I think in the coming time, feminism will indeed lose steam with their core client, Women, and Women will, once more want to come back into the sweet warm embrace of what was deemed "Patriarchal Oppression", though I can imagine some would want things to just go back to the way they were in... 1976, 1968, 1920, take your pick.
However, one thing I've noticed about Women and Men is that Women can be like... fireworks? It takes a little spark to set them off, there's lot of noise and smoke but it is usually forgotten relatively quickly.
Men seem to be like Iron or Steel, it takes a lot to heat us up, and it takes a long time to do so, but once we're going we're "hot" for a long time, perhaps unforgiving, and not to be tricked again.
The problem I see is the incorrelation of these two functions (mathematical definition), as Women are cooling down, and perhaps seeing the errors of their ways (or in many cases trying to convince us so), Men are still heated, unwilling to go back to the way things were after what happened and was allowed to happen, or actively supported by the now sorry Females.
I'm not sure how this will pan out is my problem, I see it as an advantage in the early part of the long term, but in the late part of the long-term, it can be detrimental, but I need your thoughts on this. I'd LIKE to read your whole history of posts and points, but I don't have the time right now, so forgive me for asking a should-be-already-known question.
Wonderfully written and easy to follow.
It gives a good description of feminism. Thank-you!
@Amstrat:
I like the way you compare women to fireworks and men to hot iron...
Yes, I agree that when "men" get heated up, they might be unforgiving and take a while to cool down.
I think it will be (is) a DISadvantage in the short run, an advantage in the middle run, and finally. . . a disadvantage once again in the long run for the reasons you have suggested.
I believe that the way to offset the long run disadvantage is to encourage forward-thinking women to get on board A.S.A.P. Such women should form their own groups and movements, and campaign in the way that best suits them -- and remember: they can fight important battles on fields that men can't approach.
My big proviso would be, that these NF or CF women's movements would not infringe upon male space.
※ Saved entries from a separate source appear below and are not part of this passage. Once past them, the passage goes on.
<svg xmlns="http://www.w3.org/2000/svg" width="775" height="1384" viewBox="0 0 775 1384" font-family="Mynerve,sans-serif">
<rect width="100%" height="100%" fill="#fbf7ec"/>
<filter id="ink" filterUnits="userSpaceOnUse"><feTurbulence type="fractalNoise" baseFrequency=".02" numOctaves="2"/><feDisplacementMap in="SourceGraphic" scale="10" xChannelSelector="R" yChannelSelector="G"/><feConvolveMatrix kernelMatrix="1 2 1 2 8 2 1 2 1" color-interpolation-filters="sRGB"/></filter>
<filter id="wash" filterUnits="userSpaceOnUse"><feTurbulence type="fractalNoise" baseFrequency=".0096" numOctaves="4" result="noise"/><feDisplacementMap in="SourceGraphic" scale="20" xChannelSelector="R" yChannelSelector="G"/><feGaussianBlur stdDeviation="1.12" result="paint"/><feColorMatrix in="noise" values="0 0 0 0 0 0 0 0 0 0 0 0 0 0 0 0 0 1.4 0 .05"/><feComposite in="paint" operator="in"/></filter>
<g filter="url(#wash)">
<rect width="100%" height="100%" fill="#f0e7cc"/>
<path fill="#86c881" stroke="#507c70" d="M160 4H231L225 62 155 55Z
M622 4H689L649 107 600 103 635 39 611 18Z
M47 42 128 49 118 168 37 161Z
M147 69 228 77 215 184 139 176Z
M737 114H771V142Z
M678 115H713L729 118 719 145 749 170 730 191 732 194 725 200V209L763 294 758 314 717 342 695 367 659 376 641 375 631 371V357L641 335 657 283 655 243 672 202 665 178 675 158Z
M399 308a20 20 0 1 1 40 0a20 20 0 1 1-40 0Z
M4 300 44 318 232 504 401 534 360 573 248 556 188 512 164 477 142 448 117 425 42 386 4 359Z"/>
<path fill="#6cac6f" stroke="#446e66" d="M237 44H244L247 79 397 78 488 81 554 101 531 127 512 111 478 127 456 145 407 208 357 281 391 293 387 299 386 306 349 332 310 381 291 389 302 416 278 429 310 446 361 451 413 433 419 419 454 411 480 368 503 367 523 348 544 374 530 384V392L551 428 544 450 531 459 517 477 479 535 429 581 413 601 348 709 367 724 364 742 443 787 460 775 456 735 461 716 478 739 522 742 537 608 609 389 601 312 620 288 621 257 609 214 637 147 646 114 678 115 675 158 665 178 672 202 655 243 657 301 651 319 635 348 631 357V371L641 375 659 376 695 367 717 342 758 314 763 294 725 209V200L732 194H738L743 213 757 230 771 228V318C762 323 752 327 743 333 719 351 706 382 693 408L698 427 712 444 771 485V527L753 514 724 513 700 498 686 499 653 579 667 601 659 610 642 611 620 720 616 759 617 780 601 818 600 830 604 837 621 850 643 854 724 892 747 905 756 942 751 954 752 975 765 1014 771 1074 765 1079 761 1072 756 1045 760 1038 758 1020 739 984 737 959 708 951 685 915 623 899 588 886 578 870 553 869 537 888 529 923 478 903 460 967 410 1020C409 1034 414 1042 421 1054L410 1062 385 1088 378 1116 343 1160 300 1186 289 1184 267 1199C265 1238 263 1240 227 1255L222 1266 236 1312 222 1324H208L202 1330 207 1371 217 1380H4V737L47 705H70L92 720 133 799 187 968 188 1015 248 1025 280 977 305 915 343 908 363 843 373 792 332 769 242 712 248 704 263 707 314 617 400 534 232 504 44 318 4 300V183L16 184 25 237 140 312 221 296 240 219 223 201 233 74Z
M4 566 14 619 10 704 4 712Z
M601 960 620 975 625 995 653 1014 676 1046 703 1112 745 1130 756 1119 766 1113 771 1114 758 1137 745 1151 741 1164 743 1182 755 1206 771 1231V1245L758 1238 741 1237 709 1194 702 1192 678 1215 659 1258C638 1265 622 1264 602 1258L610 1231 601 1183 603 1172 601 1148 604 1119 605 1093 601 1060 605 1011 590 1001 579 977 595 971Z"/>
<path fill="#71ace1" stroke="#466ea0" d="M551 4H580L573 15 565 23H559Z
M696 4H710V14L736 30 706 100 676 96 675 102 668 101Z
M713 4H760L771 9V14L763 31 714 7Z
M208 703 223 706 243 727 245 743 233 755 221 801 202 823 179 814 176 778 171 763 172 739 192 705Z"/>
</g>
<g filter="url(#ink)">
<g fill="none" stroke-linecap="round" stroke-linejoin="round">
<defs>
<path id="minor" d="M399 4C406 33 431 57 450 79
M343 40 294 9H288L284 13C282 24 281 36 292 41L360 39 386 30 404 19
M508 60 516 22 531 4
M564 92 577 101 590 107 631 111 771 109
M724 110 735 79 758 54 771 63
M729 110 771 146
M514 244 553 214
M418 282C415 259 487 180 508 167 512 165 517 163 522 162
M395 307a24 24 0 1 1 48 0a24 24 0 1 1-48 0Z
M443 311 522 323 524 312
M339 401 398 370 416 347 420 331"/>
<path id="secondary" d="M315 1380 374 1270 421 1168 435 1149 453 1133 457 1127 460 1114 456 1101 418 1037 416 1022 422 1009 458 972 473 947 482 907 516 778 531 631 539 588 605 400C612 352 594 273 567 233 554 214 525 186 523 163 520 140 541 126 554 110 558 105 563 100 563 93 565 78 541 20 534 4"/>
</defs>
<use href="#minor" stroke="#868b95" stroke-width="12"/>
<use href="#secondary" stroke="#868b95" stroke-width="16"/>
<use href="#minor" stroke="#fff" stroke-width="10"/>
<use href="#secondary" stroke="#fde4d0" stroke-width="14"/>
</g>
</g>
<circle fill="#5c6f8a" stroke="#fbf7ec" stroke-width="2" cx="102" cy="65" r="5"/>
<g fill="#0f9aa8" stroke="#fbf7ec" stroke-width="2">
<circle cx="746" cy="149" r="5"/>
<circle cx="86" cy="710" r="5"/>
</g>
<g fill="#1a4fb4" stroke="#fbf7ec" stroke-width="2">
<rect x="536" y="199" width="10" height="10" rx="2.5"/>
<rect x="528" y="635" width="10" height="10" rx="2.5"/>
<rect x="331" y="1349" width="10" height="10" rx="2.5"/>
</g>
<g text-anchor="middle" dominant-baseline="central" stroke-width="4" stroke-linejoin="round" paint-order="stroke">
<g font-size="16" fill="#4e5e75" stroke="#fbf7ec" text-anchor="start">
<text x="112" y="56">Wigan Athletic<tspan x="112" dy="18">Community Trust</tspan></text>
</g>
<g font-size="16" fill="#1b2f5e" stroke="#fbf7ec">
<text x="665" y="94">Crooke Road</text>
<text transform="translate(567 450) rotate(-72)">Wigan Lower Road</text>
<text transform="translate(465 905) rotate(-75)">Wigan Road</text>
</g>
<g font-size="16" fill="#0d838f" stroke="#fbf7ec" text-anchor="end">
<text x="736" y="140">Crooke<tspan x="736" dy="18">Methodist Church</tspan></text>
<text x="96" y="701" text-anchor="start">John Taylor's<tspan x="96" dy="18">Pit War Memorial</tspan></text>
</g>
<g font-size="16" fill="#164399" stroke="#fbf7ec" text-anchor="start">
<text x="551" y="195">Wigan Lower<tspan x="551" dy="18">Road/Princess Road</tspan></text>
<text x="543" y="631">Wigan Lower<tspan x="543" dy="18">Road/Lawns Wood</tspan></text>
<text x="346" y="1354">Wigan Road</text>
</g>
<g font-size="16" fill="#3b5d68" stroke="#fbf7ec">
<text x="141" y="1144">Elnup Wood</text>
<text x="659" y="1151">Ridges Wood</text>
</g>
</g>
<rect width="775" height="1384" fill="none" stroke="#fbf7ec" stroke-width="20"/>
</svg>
Men need to de-colonize themselves, and that means inscribing certain perimeters within which 'men's business' is freely conducted without any degree of female involvement.
For there is 'men's business' and there is 'women's business', and the business of the non-feminist revolution would be to reestablish this elemental, timeless order of life - and BTW to incorporate this order into its own plan of operation while the revolution is under way. ;)
In sum, a correct balance and distribution of forces.
So, with such female involvement in the early-to-middle stages, a rapprochement between the sexes will be more likely to occur in the latter stages while the iron is cooling down.
I think there are a good number of women who would like to jump into this fight. . . but they haven't found their voice yet, and/or they haven't yet experienced a full political awakening.
Another thing that needs to happen, and which would remedy those latter-stage issues, is to focus the heat intensively on FEMINISM (as opposed to 'women'). And the more women we get onside in the earlier stages, the easier it will be to make this happen.
Otherwise, I'm afraid that it will be impossible to keep the heat narrowly upon feminism per se; it will spread out into a general bad male attitude toward women-at-large. (Or 'misogyny', as some people would say.)
So I'm thinkin' that it's a high priority to launch a high-profiled NF/CF women's movement a.s.a.p., so that women-at-large won't develop an incurable image problem.
Another factor that needs to be considered is the continued existence of the pro-feminist men's movement and male collaborationism in general.
The war between MRAs and collaborationists will bear close watching indeed.
But that's more than I've got energy to talk about right now.